I was so excited to pick her up from the airport, and for her to meet Ruby. In four short days we hit up three different beaches, went shopping, went to the botanical gardens, experienced the greatness that is Mz.Cheezious, and dealt with a minor crisis. Even though we only got two hours of sleep the night before she had to leave, and even though we were a bit worried, it was E who I would want with me for any hairy situation. She's like a calm, collected parent who knows her way around a smart phone and GPS. The only thing E cannot do is drive stick, but neither can I. She knows how to bake, pack knives for moving, jam a car full of stuff, MAKE jam, find a good deal, knows when you are down and you need a message/card the most, and much, much more. Driving around the better part of Southern Florida with her brought back memories of us, in Madison, accidentally driving through a mental institute, finding any excuse to go to Octopus Car Wash, and grabbing copious amounts of Starbucks, Panera, and/or Noodles and Co. It felt like home.
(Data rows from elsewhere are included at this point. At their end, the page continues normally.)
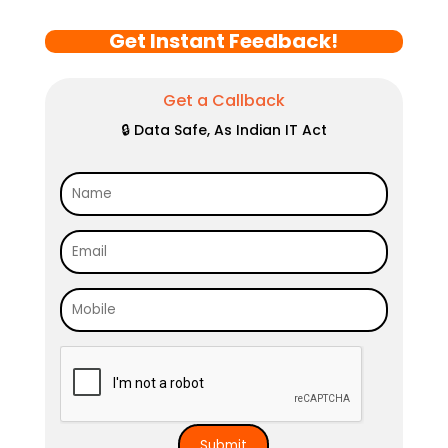
Get Instant Feedback!
Get a Callback
🔒 Data Safe, As Indian IT Act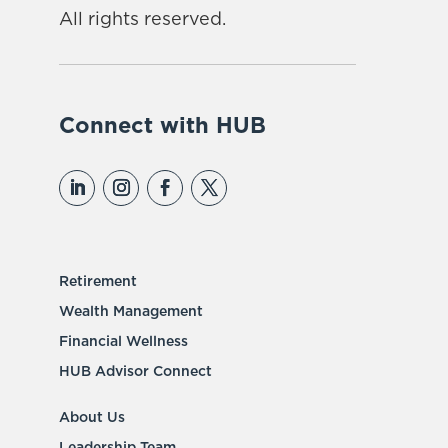
All rights reserved.
Connect with HUB
Retirement
Wealth Management
Financial Wellness
HUB Advisor Connect
About Us
Leadership Team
Shortly after her visit, things got super crazy at work. Like lines of 10+ people for most of the day, three phone lines ringing off the hook, countless e-mails, countless complaints, countless angry "customers." It was a nightmare. To put it in perspective, between Thursday afternoon and a Tuesday morning my phone missed 1016 calls. No, that does not count how many I actually picked up. And one night I stayed at work until past 6 with my co-workers to return 46 voice messages. For the record, we were getting voice mail throughout the day as well and trying our best to return those phone calls. I was exhausted, and cranky, and ready for another vacation. I wanted, so badly, to be laughing at the silliest stuff with my parents. Or to be in the ocean, chatting with E, watching J swim around like a tall, skinny fish.
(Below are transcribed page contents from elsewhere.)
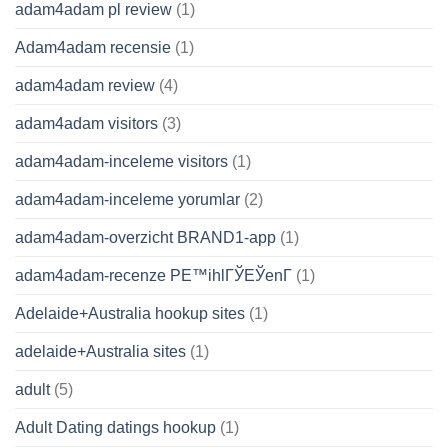
adam4adam pl review
(1)
Adam4adam recensie
(1)
adam4adam review
(4)
adam4adam visitors
(3)
adam4adam-inceleme visitors
(1)
adam4adam-inceleme yorumlar
(2)
adam4adam-overzicht BRAND1-app
(1)
adam4adam-recenze PЕ™ihlГЎЕЎenГ­
(1)
Adelaide+Australia hookup sites
(1)
adelaide+Australia sites
(1)
adult
(5)
Adult Dating datings hookup
(1)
Things have slightly calmed down. I'm still busy at work. I'm still depressingly poor. (J paid for my flight to WI and will most likely have to pay for my new computer- whenever that happens.) I'm still looking disheveled and slightly sweaty. (Although, E surprised me with a haircut and color, so now my hair is darker and shorter. A slightly more chic way to do the sweaty Midwesterner in Miami.) But things will soon be looking up. J was awarded a grant for this year from NASA (my smarty pants), and soon it will ease some of the financial tension. I have been taking crafting classes at the local botanical garden. We have been doing puppy classes for Ruby (well, really they are for us, let's not lie). And I have once again kicked up the "career" search. I've been asking myself questions about what I want out of life and what I want in a career. Right now I have a job. It's not something I see myself doing for the long term. The other day I was talking to my mom on the phone about living in Miami. I've been thinking back to some people I went to high school with because my littlest brother just started. I may not always like living in Miami, I told her, but at least I'm living in a large, metropolitan area that gets name-checked in rap songs, mentioned in books, and "hosts" some television shows. (They are obviously filmed mostly in LA. I'm no dummy.) As I think back to some of the kids that were not so nice to me, I realize that many are living with their parents. They've been living an extended version of high school for years. I have friends who have lived in France, Wales, NYC, moved to MN, CA, and are in various stages of life. I'm happy to be on the adventure I am and ultimately that means I am happy to be where I am. I look forward to experiencing new places with J. I like my apartment and the little space we've created for ourselves. Home is where the heart is: in the memories, the houses from my childhood, the experiences, the food. I know I can and will find "home" anywhere and with those I love.